Docs: Details on the Unicode range

ashvardanian · ashvardanian · commit b6e4406101cd · 2025-03-07T13:02:30.000Z
diff --git a/include/stringzilla/types.h b/include/stringzilla/types.h
@@ -368,7 +368,8 @@ typedef enum {
 } sz_status_t;
 
 /**
- *  @brief  Describes the length of a UTF8 @b rune / character / codepoint in bytes.
+ *  @brief Describes the length of a UTF-8 @b rune / character / codepoint in bytes, which can be 1 to 4.
+ *  @see https://en.wikipedia.org/wiki/UTF-8
  */
 typedef enum {
     sz_utf8_invalid_k = 0,     //!< Invalid UTF8 character.
@@ -378,6 +379,16 @@ typedef enum {
     sz_utf8_rune_4bytes_k = 4, //!< 4-byte UTF8 character.
 } sz_rune_length_t;
 
+/**
+ *  @brief Stores a single UTF-8 @b rune / character / codepoint unpacked into @b UTF-32.
+ *  @see https://en.wikipedia.org/wiki/UTF-32
+ *
+ *  The theoretical capacity of the underlying numeric type is 4 bytes, with over 4 billion possible states, but:
+ *  - UTF-8, however, in its' largest 4-byte form has only 3+6+6+6 = 21 bits of usable space for 2 million states.
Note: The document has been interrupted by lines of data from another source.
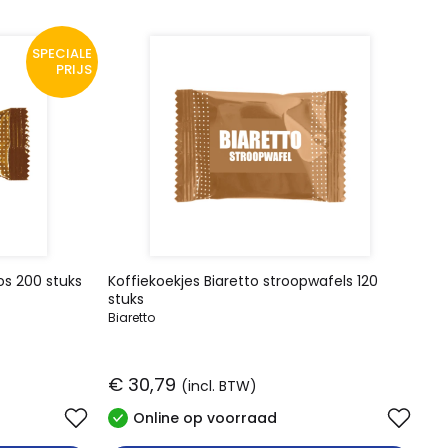
SPECIALE
PRIJS
os 200 stuks
Koffiekoekjes Biaretto stroopwafels 120
stuks
Biaretto
€ 30,79
(incl. BTW)
Online op voorraad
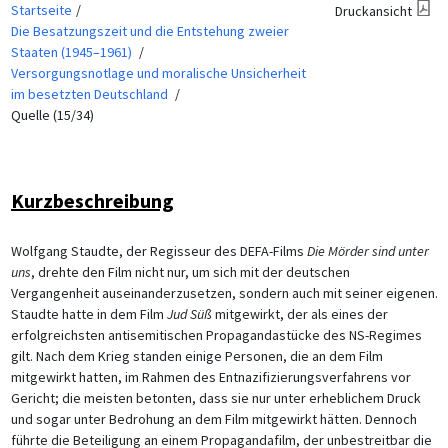
Startseite
Druckansicht
Die Besatzungszeit und die Entstehung zweier
Staaten (1945–1961)
Versorgungsnotlage und moralische Unsicherheit
im besetzten Deutschland
Quelle (15/34)
Kurzbeschreibung
Wolfgang Staudte, der Regisseur des DEFA-Films
Die Mörder sind unter
uns
, drehte den Film nicht nur, um sich mit der deutschen
Vergangenheit auseinanderzusetzen, sondern auch mit seiner eigenen.
Staudte hatte in dem Film
Jud Süß
mitgewirkt, der als eines der
erfolgreichsten antisemitischen Propagandastücke des NS-Regimes
gilt. Nach dem Krieg standen einige Personen, die an dem Film
mitgewirkt hatten, im Rahmen des Entnazifizierungsverfahrens vor
Gericht; die meisten betonten, dass sie nur unter erheblichem Druck
und sogar unter Bedrohung an dem Film mitgewirkt hätten. Dennoch
führte die Beteiligung an einem Propagandafilm, der unbestreitbar die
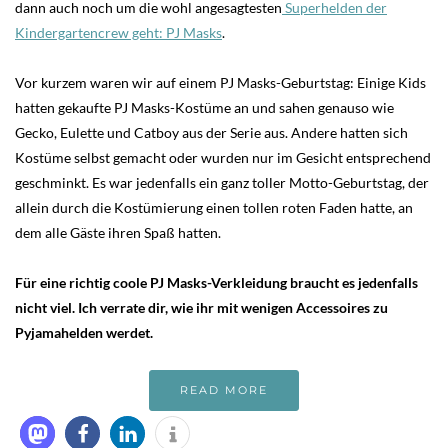
dann auch noch um die wohl angesagtesten
Superhelden der
Kindergartencrew geht: PJ Masks
.
Vor kurzem waren wir auf einem PJ Masks-Geburtstag: Einige Kids
hatten gekaufte PJ Masks-Kostüme an und sahen genauso wie
Gecko, Eulette und Catboy aus der Serie aus. Andere hatten sich
Kostüme selbst gemacht oder wurden nur im Gesicht entsprechend
geschminkt. Es war jedenfalls ein ganz toller Motto-Geburtstag, der
allein durch die Kostümierung einen tollen roten Faden hatte, an
dem alle Gäste ihren Spaß hatten.
Für eine richtig coole PJ Masks-Verkleidung braucht es jedenfalls
nicht viel. Ich verrate dir, wie ihr mit wenigen Accessoires zu
Pyjamahelden werdet.
READ MORE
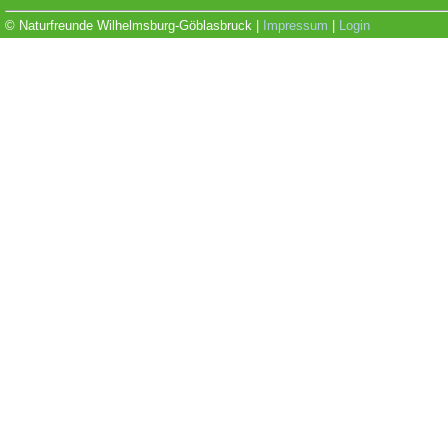
© Naturfreunde Wilhelmsburg-Göblasbruck |
Impressum
|
Login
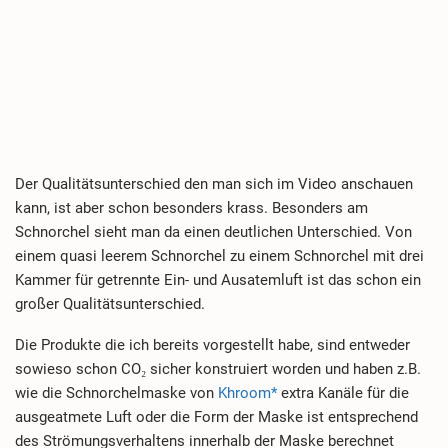
Der Qualitätsunterschied den man sich im Video anschauen
kann, ist aber schon besonders krass. Besonders am
Schnorchel sieht man da einen deutlichen Unterschied. Von
einem quasi leerem Schnorchel zu einem Schnorchel mit drei
Kammer für getrennte Ein- und Ausatemluft ist das schon ein
großer Qualitätsunterschied.
Die Produkte die ich bereits vorgestellt habe, sind entweder
sowieso schon CO₂ sicher konstruiert worden und haben z.B.
wie die Schnorchelmaske von
Khroom*
extra Kanäle für die
ausgeatmete Luft oder die Form der Maske ist entsprechend
des Strömungsverhaltens innerhalb der Maske berechnet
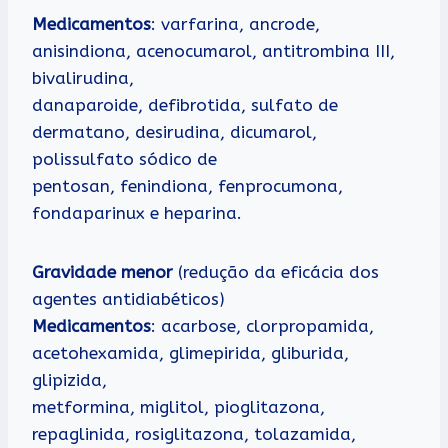
Medicamentos
: varfarina, ancrode,
anisindiona, acenocumarol, antitrombina III,
bivalirudina,
danaparoide, defibrotida, sulfato de
dermatano, desirudina, dicumarol,
polissulfato sódico de
pentosan, fenindiona, fenprocumona,
fondaparinux e heparina.
Gravidade menor
(redução da eficácia dos
agentes antidiabéticos)
Medicamentos
: acarbose, clorpropamida,
acetohexamida, glimepirida, gliburida,
glipizida,
metformina, miglitol, pioglitazona,
repaglinida, rosiglitazona, tolazamida,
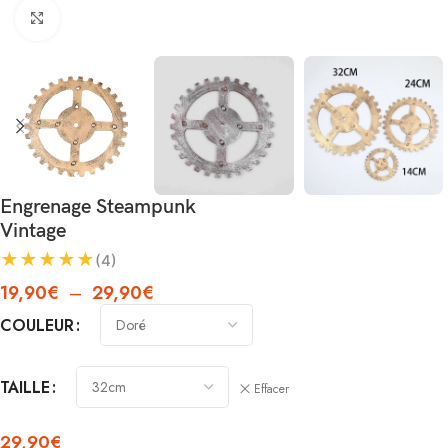
Agrandir
Engrenage Steampunk
Vintage
★
★
★
★
★
(4)
19,90
€
–
29,90
€
COULEUR
TAILLE
Effacer
29,90
€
+ *  - Unicode, in turn, has only @b 1'114'112 possible code points from U+0000 to U+10FFFF.
+ *  - Of those, in Unicode 16, only @b 155'063 are assigned characters ~ a little over 17 bits of content.
+ *  That's @b 0.004% of the 32-bit space, so sparse data-structures are encouraged for UTF-8 oriented algorithms.
+ */
 typedef sz_u32_t sz_rune_t;
 
 /**